À l’approche de Google I/O 2026, une fuite remet Gemini Flash au centre de l’attention. NPowerUser évoque un modèle appelé Gemini 3.2 Flash, avec la possibilité d’un renommage en Gemini 3.5 Flash avant ou pendant la conférence. Le cœur de la rumeur est clair : Google chercherait à proposer un modèle plus rapide, moins coûteux à utiliser et mieux adapté aux volumes élevés de requêtes développeurs. Mais il faut garder une limite nette : Google n’a pas encore officialisé ce nom, ni les tarifs, ni la date exacte de disponibilité.
Cette prudence est importante car I/O est une période où les indices techniques, les tests partiels et les captures d’écran circulent vite. Certains éléments peuvent être réels sans refléter le produit final. D’autres peuvent être renommés avant l’annonce. C’est pourquoi cette fuite doit être lue comme un signal sur la direction de Gemini, pas comme une fiche produit définitive. Notre aperçu de Google I/O 2026 montrait déjà que les modèles, Project Astra et Android XR devraient former le cœur de la conférence.
Pourquoi Flash compte autant
La famille Flash est stratégique parce qu’elle vise un équilibre différent de celui des modèles les plus puissants. Dans les usages réels, la latence et le coût par requête comptent autant que le meilleur score théorique. Un assistant intégré dans une application mobile, un outil de support, un agent de recherche ou une fonction de codage ne peut pas toujours attendre plusieurs secondes ni consommer un budget élevé à chaque interaction.
Si la fuite se confirme, Gemini 3.2 Flash chercherait donc à renforcer cette zone : réponses rapides, meilleure efficacité économique et capacités suffisantes pour des tâches de raisonnement, de génération et de développement. C’est précisément le segment que les entreprises regardent de près, car les volumes d’usage peuvent devenir très élevés dès qu’un modèle est intégré dans un produit grand public ou un outil interne.
Ce que la fuite ne prouve pas encore
Le point le plus fragile concerne les chiffres. Les promesses de temps de réponse très bas ou de coûts réduits peuvent dépendre du type de requête, de la région, du niveau d’accès, du cache et des limites imposées aux comptes. Un test précoce ne dit pas forcément comment le modèle se comportera dans l’API publique, dans Gemini Advanced ou dans les outils développeurs de Google.

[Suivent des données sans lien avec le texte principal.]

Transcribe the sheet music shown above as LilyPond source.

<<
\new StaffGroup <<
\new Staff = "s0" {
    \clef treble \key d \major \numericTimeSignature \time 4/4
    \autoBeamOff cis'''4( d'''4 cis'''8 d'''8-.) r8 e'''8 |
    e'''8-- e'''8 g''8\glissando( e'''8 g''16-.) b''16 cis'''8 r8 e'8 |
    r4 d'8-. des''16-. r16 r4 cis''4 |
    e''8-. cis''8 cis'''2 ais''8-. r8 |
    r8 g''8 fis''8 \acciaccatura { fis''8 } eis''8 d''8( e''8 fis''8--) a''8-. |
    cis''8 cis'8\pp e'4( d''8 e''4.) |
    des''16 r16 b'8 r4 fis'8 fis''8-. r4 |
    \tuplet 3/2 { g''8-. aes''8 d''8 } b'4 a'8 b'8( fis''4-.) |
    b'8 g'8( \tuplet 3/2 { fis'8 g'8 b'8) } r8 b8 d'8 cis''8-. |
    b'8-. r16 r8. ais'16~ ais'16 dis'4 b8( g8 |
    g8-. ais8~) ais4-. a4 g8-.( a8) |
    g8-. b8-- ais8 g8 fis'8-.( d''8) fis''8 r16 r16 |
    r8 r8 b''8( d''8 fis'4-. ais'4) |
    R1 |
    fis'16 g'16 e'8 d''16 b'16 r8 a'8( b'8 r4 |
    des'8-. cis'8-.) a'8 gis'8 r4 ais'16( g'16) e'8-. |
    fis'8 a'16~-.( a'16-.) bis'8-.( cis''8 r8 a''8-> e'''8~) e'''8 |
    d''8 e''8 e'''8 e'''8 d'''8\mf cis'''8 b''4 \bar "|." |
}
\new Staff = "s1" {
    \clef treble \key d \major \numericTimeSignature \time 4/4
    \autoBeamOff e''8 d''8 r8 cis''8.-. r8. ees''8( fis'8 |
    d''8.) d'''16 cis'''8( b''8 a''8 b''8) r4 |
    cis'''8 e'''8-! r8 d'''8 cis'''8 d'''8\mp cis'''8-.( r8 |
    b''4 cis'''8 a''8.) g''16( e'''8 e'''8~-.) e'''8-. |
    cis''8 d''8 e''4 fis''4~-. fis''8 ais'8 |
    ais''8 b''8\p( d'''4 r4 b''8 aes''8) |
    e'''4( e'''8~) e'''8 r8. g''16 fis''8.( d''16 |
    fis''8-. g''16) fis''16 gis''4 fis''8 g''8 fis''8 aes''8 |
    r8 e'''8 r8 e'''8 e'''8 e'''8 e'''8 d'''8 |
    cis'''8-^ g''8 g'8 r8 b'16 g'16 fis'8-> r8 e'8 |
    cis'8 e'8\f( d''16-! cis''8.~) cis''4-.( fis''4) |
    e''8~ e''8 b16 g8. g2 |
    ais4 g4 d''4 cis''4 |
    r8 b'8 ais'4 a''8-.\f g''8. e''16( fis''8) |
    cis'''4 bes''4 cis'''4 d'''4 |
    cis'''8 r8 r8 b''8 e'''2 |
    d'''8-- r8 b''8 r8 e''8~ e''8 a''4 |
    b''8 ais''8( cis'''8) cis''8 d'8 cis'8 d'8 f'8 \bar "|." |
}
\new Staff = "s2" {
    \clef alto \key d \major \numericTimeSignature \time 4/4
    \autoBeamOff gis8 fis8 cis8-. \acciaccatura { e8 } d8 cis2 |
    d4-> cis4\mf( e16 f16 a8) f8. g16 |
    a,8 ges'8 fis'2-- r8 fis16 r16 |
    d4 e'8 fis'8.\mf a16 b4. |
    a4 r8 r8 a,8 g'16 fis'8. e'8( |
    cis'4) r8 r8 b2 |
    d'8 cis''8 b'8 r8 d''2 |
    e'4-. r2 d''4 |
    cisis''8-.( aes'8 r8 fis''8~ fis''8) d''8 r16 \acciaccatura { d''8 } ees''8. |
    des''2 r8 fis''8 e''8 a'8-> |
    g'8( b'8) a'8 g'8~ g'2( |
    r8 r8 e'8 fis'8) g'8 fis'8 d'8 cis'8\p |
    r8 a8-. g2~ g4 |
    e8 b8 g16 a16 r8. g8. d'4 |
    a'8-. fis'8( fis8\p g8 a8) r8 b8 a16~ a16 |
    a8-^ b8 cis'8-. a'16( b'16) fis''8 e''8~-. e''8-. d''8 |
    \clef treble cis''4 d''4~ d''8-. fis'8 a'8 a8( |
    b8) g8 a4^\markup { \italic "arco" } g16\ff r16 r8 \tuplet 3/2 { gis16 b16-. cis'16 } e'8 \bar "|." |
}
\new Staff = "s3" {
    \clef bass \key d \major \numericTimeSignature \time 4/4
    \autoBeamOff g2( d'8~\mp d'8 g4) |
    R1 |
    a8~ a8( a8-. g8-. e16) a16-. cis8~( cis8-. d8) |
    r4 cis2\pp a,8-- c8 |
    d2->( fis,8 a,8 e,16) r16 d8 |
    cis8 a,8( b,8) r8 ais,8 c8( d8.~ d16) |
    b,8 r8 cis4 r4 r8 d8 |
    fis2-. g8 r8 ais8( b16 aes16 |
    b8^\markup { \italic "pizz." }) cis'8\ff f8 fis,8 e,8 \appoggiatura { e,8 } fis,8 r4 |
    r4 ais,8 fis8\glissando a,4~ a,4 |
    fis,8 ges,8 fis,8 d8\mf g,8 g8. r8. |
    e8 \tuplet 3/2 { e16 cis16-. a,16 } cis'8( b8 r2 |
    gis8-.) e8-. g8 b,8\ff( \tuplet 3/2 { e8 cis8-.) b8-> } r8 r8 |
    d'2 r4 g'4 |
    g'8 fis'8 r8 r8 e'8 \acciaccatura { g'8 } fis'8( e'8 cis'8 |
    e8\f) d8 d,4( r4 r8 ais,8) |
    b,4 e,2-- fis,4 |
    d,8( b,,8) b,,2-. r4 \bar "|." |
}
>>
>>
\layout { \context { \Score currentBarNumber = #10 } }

Le nom du modèle reste lui aussi incertain. Gemini 3.2 Flash serait logique comme évolution incrémentale, mais un renommage en Gemini 3.5 Flash permettrait à Google de signaler une progression plus marquée. Tant que l’annonce officielle n’est pas publiée, il serait risqué de présenter ce choix comme acquis.
L’enjeu pour Google I/O
Pour Google, la question dépasse un simple changement de version. La société veut montrer que Gemini peut être à la fois puissant, rapide, disponible dans de nombreux produits et suffisamment abordable pour les développeurs. Si un nouveau Flash est annoncé, il devra donc s’inscrire dans un ensemble plus large : Android Studio, Firebase, Search, Workspace, Project Astra et peut-être les appareils Android XR.
C’est là que Google peut marquer des points. Les modèles très performants attirent l’attention, mais les modèles rapides et économiques créent souvent les usages quotidiens. Un Flash plus efficace pourrait devenir l’un des blocs les plus importants de l’écosystème Gemini, à condition que Google clarifie l’accès, les prix, les limites et les cas d’usage.
À ce stade, la conclusion reste simple : la fuite est crédible comme direction possible, mais elle ne remplace pas une annonce. Google I/O dira si Gemini 3.2 Flash, 3.5 Flash ou un autre nom devient réellement le prochain modèle léger de référence pour les développeurs.